We have a 103KBTU IN, induced draft (83% efficiency) gas boiler hooked up to a hot water baseboard heating system on one zone. Our hot water for the house is supplied by an on-demand gas system separate from the heating. The circulator is a 25 year old Grundfoss 1/25 HP on the return loop. We're retired now, and while the system is well maintained, and running well, I want to try and wring out as much efficiency as I can. Investing in a new High Efficiency boiler would not be a smart move, considering our ages, LOL! Anyway... the smart thermostat has an adjustment for how many "calls" per hour, which I dropped from five to three. It's a 2400 square foot, single floor house with decent insulation, but a bit of glass. I was thinking that there might be a setting in the aquastat that kept the circulator pump running longer, to get as much heat from the water in the boiler longer after the burner has shut off. Seems wasteful to just have all that hot water sitting in the boiler. The high shut down is set for 180 degrees. THe add-on circuit aquastat that goes on the return pipe is factory set to go "on" at 105 and shut down at 83 degrees. Do I have that right? Can something be done with the existing aquastat to get a longer circulator run? Right now it seems to shut down soon after the burner shuts off.

Comments

  • STEVEusaPA
    STEVEusaPA Member Posts: 5,687
    There are different aquastats, Hydrolevel & Beckett AquaSmart that may help you with your efficiency. They have features that will hold off the circulator, or use post purge. I think the Beckett will even hold off firing the burner until the water temperature drops.
    I don't think the add-on is helping, and may even be allowing your boiler to condense, which is not good. Those settings are too low.
    You can try turning down your main aquastat high limit to 160 and see how the system performs, specifically if it doesn't start short cycling.
    steve
    PoorerRichard
  • HVACNUT
    HVACNUT Member Posts: 4,590
    What is the make and model of the boiler?
  • PoorerRichard
    PoorerRichard Member Posts: 6
    It's a Kenmore/Sears 229.964441 Induced draft/intermittent pilot boiler. The standard Aquastat/Control is the Honeywell L8148E or the equivalent. I'm having some issue with it as well.
  • newagedawn
    newagedawn Member Posts: 586
    sounds like you have a cold start aqua stat, use a triple aqua stat especially the ones mention before are great some have 30 diff's which are great energy savers
    "The bitter taste of a poor install lasts far longer than the JOY of the lowest price"
    PoorerRichard
  • HVACNUT
    HVACNUT Member Posts: 4,590
    That's a rebadged Dunkirk boiler and is designed for a cold start application (to not maintain temperature, but only run on a heat demand).
    I would remove the return mount aquastat, then the circ and burner will come on only if there is a heat demand. The burner will probably cycle off and on on limit during a heat demand.
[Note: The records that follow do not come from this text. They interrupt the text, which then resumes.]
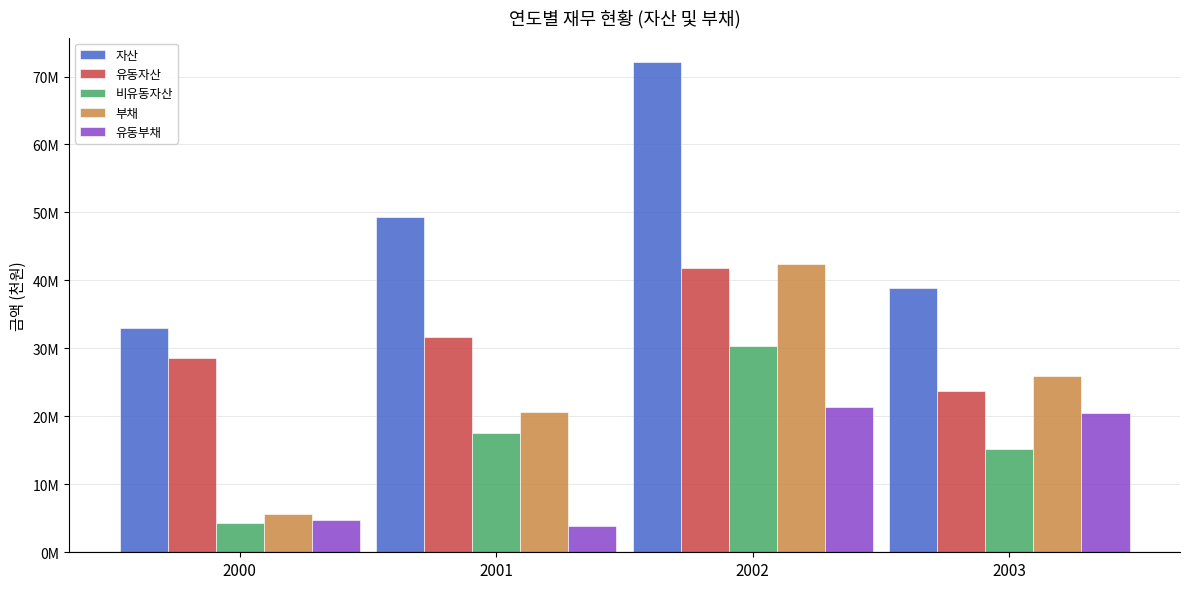

What are all the series names shown in the legend?

자산, 유동자산, 비유동자산, 부채, 유동부채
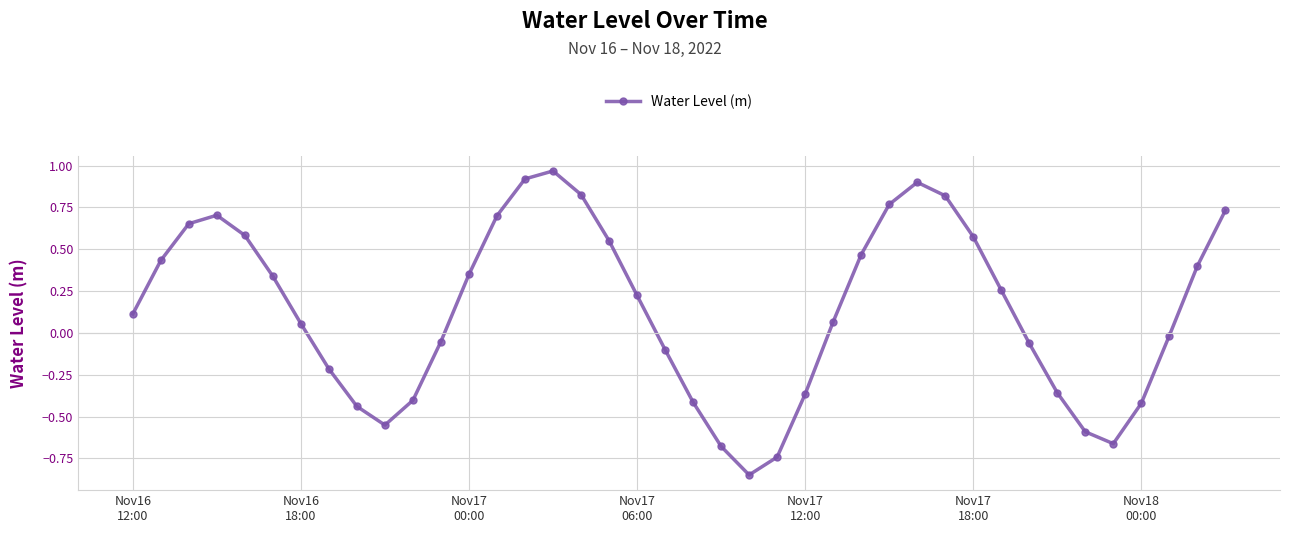

How many points are lower than both their immediate neighbors (excluding endpoints)?

3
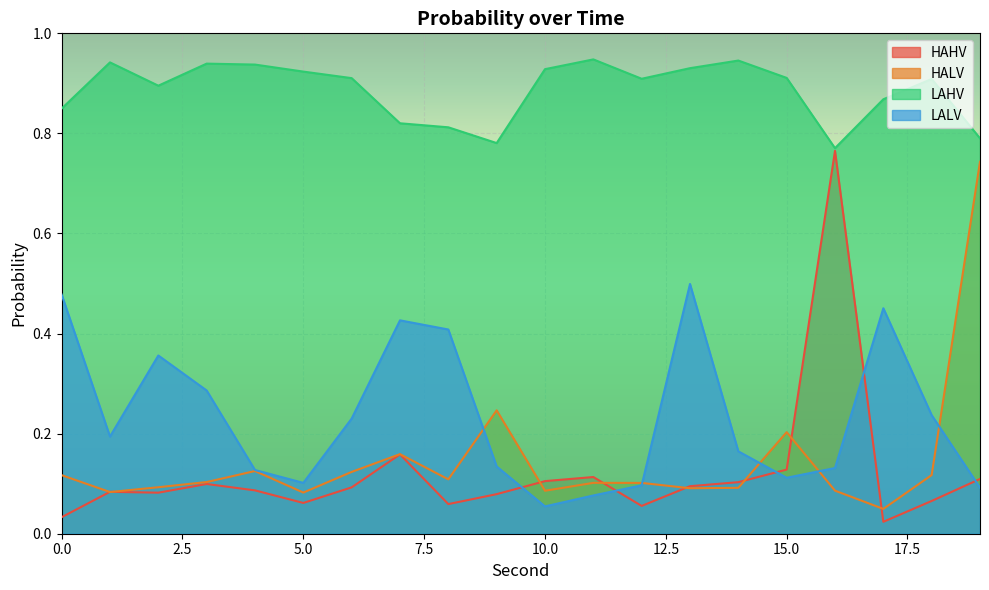

At 12, list the series in order from largest to smallest.

LAHV, HALV, LALV, HAHV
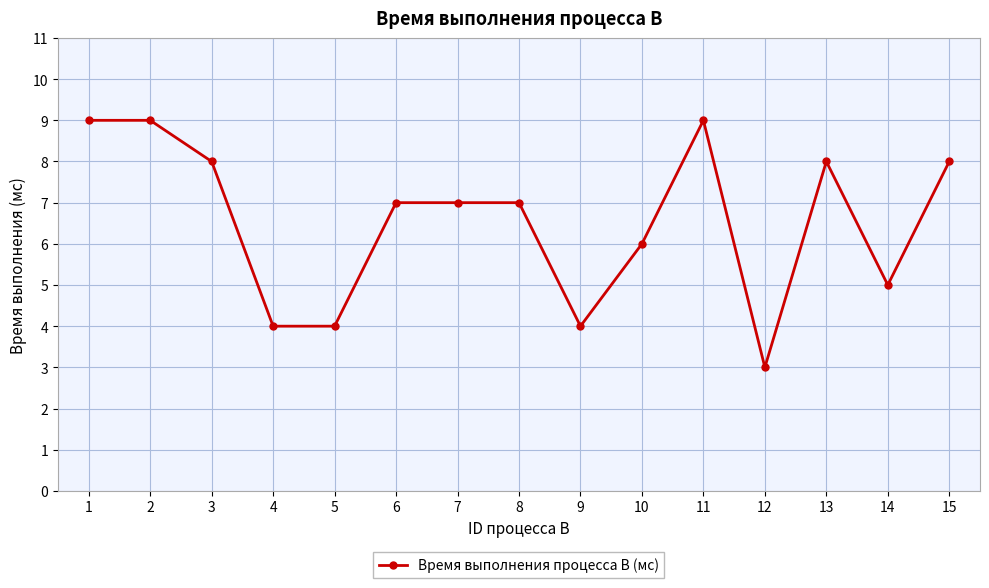

Where is the data nearest to the value 6?

10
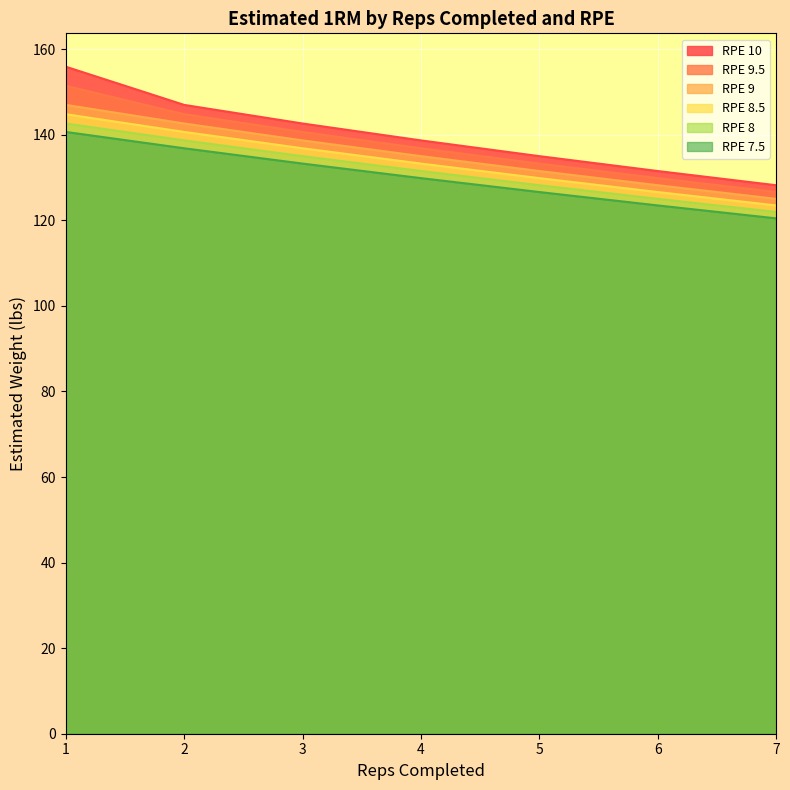

Reading left to right, transcribe all the data shown in this chart.

RPE 10: 155.9	147.0	142.6	138.7	135.0	131.5	128.2
RPE 9.5: 151.4	144.8	140.7	136.8	133.3	129.9	126.6
RPE 9: 147.0	142.6	138.7	135.0	131.5	128.2	125.0
RPE 8.5: 144.8	140.7	136.8	133.3	129.9	126.6	123.5
RPE 8: 142.6	138.7	135.0	131.5	128.2	125.0	122.0
RPE 7.5: 140.7	136.8	133.3	129.9	126.6	123.5	120.5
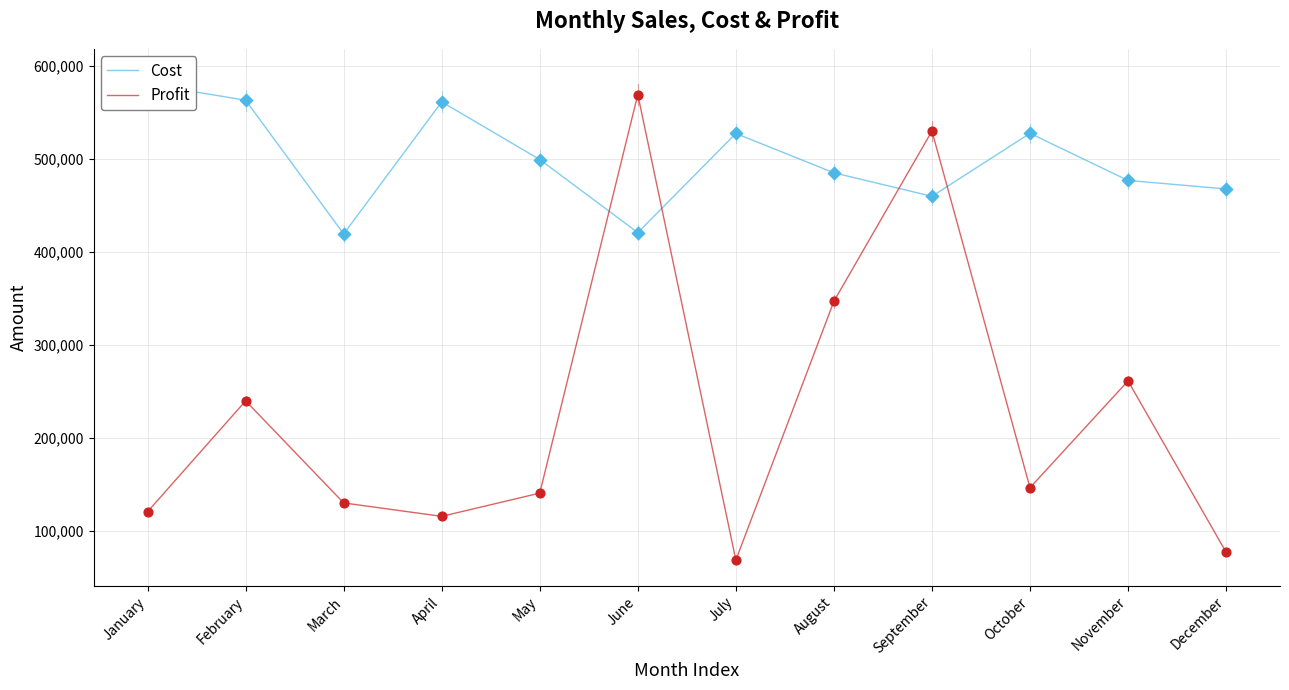

At which category is the sum across all series the highest?

June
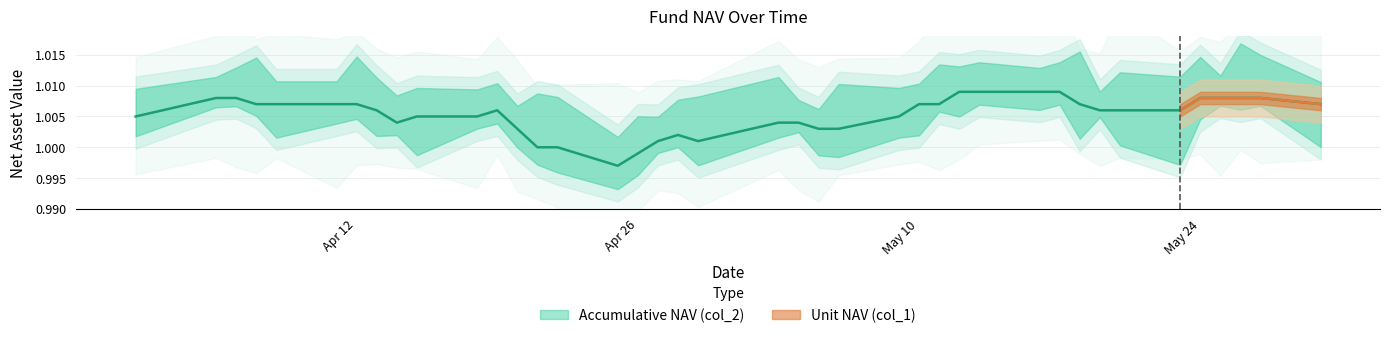

Is it true that the value at 11 is 1.8?

False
    The Hydrostat has post purge, burner hold off on temp rise until the differential is met, and economy settings. It senses return water temp and adjusts the supply temp accordingly. The Hydrostat well must be installed to utilize the low water cutoff option. It can also do outdoor reset in lieu of the economy mode.
    PoorerRichard
  • PoorerRichard
    PoorerRichard Member Posts: 6
    Thanks, HVACNut! I purchased the Becket 7600B aquastat and will install it today. The past few nights I've been getting up every hour or so serving as a human thermostat as the only control I can use is the emergency shut off. I removed the thermostat and tested it with my VOM. It seems to be fine. The relay must be fried in the old Honeywell Aquastat. There are extra output connections on the Beckett, which gets me thinking about at a later date, adding an outboard relay to separate the induction blower (120VAC) from the Circulator terminals. If the Beckett flue damper contacts could be used to energize the Inducer blower, then I could utilize the Circulator run delay to wring a bit more heat from the hot water in the boiler section. What do you think? Of courwse, this would be a job for the Summer.